February is National Cancer Prevention Month. A recent study ranks Alabama among the states with a lung cancer crisis in the U.S. Survivability statistics are only available for thirty nine states and Alabama is at the bottom. One area where the state is doing better is cancer screening where just over twenty percent of residents get checked. That may sound bad. But, American Lung Association spokeswoman, and radiation oncologist, Dr. Andrea McKee says it’s not.
“I think the highest rate is in Rhode Island, where it's close to 30% so Alabama is actually doing a pretty good job comparatively, but we're all doing, you know, we all have room for improvement,” she said
The American Lung Association says around twenty percent of Alabama residents smoke. And, rural communities face issues with availability of treatment options. Another cancer concern in Alabama is exposure to household radon gas, which is considered the second highest cause of cancer in the U.S. Dr. McKee says despite the seriousness of the threat from radon, it gets less attention
“It's very easy to do Radon Testing so that you can see if you have high rates of radon in your basement in particular," McKee said. "And if you do, there are RADON Mitigation systems that can be put into your house to help diffuse the radon."
As the nation observes Cancer Prevention Month, the early years of the COVID-19 pandemic, experts worried that disruptions to cancer diagnosis and treatment would cost lives. A new study suggests they were right. The federally funded study by the medical journal JAMA Oncology is being called the first to assess the effects of pandemic-related disruptions on the short-term survival of cancer patients.

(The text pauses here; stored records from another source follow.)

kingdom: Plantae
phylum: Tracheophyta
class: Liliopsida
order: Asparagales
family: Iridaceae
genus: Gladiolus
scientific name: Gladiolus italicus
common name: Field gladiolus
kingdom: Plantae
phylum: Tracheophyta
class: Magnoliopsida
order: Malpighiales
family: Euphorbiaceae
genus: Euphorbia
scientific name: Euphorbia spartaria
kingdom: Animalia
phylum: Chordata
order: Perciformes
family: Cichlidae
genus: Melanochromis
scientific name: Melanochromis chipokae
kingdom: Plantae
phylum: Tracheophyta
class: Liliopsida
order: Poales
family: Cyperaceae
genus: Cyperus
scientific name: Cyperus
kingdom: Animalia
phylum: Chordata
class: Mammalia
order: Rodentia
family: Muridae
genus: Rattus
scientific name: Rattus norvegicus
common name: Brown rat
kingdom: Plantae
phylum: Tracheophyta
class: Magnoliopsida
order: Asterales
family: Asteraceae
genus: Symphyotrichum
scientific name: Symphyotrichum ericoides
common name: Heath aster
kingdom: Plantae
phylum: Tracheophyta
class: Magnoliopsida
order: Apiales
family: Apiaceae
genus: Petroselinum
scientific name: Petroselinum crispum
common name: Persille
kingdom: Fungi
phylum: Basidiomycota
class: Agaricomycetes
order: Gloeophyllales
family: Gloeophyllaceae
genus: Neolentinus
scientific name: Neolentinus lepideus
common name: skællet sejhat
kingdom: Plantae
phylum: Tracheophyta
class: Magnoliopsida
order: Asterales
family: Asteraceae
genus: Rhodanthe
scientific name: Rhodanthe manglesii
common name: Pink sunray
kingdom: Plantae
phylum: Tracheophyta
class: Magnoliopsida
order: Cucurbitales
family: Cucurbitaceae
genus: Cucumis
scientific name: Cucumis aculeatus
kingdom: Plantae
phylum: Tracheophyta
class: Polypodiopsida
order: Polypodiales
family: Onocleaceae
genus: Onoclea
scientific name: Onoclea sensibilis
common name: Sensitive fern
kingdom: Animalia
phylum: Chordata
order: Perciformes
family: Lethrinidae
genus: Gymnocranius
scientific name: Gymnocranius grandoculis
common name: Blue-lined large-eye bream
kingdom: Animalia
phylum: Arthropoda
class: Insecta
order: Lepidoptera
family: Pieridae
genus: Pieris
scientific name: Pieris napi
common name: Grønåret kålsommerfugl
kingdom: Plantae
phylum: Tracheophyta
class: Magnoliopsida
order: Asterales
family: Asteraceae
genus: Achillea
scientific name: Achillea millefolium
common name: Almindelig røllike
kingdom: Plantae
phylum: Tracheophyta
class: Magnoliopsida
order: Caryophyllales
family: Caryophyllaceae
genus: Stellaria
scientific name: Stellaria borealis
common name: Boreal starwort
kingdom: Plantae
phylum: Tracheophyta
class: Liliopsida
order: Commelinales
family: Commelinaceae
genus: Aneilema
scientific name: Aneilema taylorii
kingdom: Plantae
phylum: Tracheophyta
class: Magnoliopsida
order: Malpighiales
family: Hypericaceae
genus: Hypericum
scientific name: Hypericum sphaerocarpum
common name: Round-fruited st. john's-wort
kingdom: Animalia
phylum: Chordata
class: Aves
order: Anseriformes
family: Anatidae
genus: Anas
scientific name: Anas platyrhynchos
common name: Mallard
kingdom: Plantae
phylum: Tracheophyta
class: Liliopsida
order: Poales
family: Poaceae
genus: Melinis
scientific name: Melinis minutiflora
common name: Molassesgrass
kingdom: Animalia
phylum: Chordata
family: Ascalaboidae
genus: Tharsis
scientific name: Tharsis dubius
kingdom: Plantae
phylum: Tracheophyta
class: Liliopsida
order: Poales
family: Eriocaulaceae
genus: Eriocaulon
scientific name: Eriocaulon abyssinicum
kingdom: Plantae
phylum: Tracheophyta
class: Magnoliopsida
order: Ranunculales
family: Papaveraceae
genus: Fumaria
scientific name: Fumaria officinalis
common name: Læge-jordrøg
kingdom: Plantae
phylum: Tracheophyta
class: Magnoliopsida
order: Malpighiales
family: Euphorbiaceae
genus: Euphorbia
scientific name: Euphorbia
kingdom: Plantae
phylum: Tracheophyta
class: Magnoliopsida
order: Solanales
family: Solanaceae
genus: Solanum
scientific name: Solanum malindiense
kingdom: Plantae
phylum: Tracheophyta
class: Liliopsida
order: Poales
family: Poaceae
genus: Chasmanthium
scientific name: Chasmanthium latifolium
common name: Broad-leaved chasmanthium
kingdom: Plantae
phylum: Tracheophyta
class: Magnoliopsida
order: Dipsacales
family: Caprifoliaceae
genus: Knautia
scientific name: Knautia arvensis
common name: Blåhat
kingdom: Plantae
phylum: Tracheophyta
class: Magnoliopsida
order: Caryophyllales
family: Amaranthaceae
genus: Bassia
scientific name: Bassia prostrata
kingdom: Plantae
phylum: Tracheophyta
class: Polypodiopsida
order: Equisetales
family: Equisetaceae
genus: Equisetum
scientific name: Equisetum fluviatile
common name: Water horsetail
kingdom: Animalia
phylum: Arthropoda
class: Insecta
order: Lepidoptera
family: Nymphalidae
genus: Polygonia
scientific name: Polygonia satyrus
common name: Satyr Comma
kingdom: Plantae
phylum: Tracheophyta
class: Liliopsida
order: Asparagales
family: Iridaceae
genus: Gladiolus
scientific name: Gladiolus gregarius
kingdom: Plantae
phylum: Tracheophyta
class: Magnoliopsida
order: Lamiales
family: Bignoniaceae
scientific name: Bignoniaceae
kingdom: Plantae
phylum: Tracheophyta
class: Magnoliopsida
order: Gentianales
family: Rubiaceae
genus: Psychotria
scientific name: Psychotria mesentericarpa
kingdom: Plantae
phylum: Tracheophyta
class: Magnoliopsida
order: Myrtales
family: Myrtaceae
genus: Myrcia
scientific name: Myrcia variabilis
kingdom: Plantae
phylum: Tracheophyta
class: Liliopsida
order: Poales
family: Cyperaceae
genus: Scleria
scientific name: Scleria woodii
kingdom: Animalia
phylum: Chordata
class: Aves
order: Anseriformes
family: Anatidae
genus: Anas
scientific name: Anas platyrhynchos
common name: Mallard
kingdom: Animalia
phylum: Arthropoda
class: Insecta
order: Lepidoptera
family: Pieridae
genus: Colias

Researchers found that people diagnosed with cancer in 2020 and 2021 had worse short-term survival than those diagnosed between 2015 and 2019. That was true across a range of cancers, and whether they were diagnosed at a late or early stage. Of course, COVID-19 itself was especially dangerous to patients already weakened by cancer, but the researchers worked to filter out deaths mainly attributed to the coronavirus, so they could see if other factors played a role.
The researchers were not able to definitively show what drove worse survival, said Todd Burus of the University of Kentucky, the study’s lead author.
“But disruptions to the health care system were probably a key contributor,” said Burus, who specializes in medical data analysis.
COVID-19 forced many people to postpone cancer screenings — colonoscopies, mammograms and lung scans — as the coronavirus overwhelmed doctors and hospitals, especially in 2020.
Earlier research had shown that overall cancer death rates in the U.S. continued to decline throughout the pandemic, and there weren’t huge shifts in late diagnoses. Recinda Sherman, a researcher on that earlier paper, applauded the new work.
“As this study is the first to document pandemic-related, cause-specific survival, I think it is important," said Sherman, of the North American Association of Central Cancer Registries. “The more we understand about the impact of COVID-19, the better we will be able to prepare for the next one.”
How could overall cancer death rates decline in 2020 and 2021, while short-term survival worsen for newly diagnosed patients? Cancer prevention, diagnosis and treatment measures that for years had been pushing cancer death rates down did not suddenly disappear during the pandemic, Burus noted.
“We didn’t forget how to do those things," he said. “But disruptions could have changed access, could have changed how quickly people were getting treated.”
Further research will show if any impact was lasting, said Hyuna Sung, senior principal scientist and cancer epidemiologist at the American Cancer Society.
“Transient declines in survival that quickly recover may have little impact on long-term mortality trends," she said.
The new study tapped national cancer registry data to focus more specifically on patients who had a first diagnosis of a malignant cancer in 2020 and 2021. More than 1 million people were diagnosed with cancer in those two years, and about 144,000 died within one year, according to the researchers' data. The researchers looked at one-year survival rates for those patients, checking for what stage they were at the time of diagnosis.
They calculated that one-year survival was lower for both early- and late-stage diagnoses, for all cancer sites combined. Most worrisome were large differences seen in colorectal, prostate and pancreatic cancers, they said.
Overall, the researchers found that more than 96% of people who got an early-stage cancer diagnosis in 2020 and 2021 — and more than 74% of those with a late-stage diagnosis — survived more than a year. Those rates were slightly lower than would have been expected based on 2015-2019 trends, resulting in about 17,400 more deaths than expected.